§ What this task involves:
When a line below holds the string "layout", show that line.

*** Opening Data for this exercise ***

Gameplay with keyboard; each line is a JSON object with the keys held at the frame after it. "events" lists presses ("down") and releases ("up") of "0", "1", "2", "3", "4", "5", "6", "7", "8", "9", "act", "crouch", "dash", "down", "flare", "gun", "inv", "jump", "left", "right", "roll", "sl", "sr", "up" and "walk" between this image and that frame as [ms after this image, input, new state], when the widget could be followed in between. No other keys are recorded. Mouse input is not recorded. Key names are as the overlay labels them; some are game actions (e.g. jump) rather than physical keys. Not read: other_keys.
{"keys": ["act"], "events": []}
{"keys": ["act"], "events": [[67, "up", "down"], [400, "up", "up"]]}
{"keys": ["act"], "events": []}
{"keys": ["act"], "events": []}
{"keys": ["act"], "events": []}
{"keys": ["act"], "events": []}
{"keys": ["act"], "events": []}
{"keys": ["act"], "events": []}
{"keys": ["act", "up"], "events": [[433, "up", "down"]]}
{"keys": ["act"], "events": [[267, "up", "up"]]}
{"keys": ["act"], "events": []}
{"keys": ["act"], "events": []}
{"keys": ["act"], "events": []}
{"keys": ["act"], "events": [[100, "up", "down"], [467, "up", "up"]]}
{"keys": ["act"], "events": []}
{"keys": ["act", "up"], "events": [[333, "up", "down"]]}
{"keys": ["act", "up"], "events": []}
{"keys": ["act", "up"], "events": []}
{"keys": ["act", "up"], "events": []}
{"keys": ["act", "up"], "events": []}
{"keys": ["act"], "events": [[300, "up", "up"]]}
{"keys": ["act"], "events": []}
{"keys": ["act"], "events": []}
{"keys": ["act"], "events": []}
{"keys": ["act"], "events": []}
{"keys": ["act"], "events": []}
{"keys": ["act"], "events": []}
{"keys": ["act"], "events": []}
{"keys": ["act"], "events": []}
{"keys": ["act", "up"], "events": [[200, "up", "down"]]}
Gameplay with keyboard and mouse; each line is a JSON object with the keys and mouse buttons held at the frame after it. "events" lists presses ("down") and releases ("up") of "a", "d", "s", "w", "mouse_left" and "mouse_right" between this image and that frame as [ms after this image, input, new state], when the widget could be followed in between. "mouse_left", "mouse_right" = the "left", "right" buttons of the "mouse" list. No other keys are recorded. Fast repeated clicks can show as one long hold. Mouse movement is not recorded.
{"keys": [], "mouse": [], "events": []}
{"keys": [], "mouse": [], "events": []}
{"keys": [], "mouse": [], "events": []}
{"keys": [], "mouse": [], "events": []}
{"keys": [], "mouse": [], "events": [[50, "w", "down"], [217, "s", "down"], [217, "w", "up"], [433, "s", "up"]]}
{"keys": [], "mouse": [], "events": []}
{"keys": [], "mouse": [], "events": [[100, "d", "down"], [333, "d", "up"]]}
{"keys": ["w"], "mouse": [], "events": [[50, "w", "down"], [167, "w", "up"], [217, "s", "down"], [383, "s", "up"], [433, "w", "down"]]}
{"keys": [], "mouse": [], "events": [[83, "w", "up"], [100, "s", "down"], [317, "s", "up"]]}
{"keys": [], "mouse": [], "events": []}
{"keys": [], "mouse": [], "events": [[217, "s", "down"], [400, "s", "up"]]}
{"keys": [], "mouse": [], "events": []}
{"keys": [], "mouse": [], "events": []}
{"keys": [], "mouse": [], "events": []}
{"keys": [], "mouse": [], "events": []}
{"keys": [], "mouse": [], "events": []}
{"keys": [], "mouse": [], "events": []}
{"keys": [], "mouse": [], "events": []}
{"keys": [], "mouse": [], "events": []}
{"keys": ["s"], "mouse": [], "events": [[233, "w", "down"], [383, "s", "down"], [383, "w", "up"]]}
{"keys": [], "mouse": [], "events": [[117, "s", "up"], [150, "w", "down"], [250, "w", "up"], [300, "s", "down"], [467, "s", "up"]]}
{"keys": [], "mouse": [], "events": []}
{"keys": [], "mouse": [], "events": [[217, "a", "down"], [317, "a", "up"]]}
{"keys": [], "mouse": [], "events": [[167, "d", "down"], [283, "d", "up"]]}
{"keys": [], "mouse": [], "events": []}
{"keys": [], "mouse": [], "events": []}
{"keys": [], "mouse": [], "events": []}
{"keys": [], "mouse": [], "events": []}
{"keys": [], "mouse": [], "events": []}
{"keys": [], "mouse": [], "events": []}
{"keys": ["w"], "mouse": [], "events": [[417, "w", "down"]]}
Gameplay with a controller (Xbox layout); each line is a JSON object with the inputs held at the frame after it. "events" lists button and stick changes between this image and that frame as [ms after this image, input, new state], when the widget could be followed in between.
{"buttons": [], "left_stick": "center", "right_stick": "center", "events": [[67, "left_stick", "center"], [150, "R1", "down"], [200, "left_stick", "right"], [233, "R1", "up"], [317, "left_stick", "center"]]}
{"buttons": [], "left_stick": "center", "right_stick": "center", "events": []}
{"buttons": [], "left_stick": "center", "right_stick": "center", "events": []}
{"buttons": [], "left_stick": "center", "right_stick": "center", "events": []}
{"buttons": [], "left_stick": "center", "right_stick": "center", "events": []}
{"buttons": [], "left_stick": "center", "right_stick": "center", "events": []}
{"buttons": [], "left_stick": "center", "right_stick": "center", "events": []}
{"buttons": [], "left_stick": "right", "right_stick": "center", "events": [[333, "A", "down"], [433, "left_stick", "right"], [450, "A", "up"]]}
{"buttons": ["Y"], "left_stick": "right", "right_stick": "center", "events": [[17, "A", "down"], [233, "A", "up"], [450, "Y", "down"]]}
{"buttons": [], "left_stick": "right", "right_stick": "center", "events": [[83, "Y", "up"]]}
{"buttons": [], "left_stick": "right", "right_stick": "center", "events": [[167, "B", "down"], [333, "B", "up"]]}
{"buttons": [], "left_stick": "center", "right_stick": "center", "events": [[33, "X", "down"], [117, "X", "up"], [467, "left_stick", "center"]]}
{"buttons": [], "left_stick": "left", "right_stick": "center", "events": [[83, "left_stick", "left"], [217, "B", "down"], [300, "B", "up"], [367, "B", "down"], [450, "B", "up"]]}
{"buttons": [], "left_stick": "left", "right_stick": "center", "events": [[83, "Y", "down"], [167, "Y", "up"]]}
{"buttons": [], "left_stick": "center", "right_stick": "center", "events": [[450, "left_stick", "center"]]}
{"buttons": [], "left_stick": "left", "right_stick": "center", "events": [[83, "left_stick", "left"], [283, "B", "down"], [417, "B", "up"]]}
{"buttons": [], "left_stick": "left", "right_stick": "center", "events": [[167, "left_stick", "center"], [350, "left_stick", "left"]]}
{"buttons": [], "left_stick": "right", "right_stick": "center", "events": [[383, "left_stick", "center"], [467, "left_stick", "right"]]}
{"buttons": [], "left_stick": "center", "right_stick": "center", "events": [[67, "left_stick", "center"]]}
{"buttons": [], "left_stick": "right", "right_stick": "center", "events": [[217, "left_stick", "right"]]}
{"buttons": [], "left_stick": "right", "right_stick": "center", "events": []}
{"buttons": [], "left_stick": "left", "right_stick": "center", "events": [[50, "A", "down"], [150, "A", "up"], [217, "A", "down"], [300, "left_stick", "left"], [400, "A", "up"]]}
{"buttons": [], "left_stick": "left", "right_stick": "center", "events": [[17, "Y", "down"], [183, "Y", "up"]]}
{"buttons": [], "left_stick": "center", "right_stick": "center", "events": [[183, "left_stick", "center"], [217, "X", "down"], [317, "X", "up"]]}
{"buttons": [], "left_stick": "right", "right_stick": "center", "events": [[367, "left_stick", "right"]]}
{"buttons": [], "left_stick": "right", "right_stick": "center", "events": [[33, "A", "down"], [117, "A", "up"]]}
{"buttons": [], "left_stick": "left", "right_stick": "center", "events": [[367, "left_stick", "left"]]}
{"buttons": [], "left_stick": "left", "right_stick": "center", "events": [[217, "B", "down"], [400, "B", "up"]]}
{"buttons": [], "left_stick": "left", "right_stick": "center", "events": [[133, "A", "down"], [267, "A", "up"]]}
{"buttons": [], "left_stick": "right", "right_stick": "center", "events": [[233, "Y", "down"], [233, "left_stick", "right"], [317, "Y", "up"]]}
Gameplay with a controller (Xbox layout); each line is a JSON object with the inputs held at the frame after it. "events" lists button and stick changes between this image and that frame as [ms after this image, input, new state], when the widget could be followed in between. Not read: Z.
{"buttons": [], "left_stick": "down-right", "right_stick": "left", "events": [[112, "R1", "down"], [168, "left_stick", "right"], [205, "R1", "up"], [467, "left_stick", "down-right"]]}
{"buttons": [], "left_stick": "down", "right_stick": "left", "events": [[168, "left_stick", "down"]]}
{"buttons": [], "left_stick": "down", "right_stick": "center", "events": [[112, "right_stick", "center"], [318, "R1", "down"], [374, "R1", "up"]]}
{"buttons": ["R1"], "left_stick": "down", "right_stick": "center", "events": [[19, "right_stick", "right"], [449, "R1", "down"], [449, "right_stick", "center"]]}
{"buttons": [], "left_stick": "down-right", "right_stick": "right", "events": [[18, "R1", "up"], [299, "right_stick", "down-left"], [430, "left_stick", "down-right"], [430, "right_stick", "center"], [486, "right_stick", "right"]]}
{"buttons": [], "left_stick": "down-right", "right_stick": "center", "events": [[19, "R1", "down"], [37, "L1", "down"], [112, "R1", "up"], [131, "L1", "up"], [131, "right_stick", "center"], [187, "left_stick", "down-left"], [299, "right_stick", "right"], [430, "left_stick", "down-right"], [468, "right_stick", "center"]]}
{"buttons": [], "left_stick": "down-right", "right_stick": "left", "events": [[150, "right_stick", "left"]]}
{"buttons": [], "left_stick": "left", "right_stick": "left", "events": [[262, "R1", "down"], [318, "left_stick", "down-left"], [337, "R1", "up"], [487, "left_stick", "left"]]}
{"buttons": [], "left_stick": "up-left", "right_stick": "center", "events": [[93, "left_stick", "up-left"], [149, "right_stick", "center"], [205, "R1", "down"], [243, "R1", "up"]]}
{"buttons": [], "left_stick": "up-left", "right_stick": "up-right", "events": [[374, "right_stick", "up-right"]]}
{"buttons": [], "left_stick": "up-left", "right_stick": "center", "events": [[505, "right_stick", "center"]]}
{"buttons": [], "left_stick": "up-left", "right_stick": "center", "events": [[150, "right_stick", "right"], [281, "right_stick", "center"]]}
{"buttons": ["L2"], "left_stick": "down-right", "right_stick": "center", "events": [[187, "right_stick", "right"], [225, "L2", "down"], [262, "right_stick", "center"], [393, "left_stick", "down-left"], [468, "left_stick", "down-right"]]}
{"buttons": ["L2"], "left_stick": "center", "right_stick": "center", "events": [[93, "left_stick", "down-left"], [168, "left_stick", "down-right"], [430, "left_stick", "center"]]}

*** Closing Data for this exercise ***

§ Completed task:
Gameplay with a controller (Xbox layout); each line is a JSON object with the inputs held at the frame after it. "events" lists button and stick changes between this image and that frame as [ms after this image, input, new state], when the widget could be followed in between.
Gameplay with a controller (Xbox layout); each line is a JSON object with the inputs held at the frame after it. "events" lists button and stick changes between this image and that frame as [ms after this image, input, new state], when the widget could be followed in between. Not read: Z.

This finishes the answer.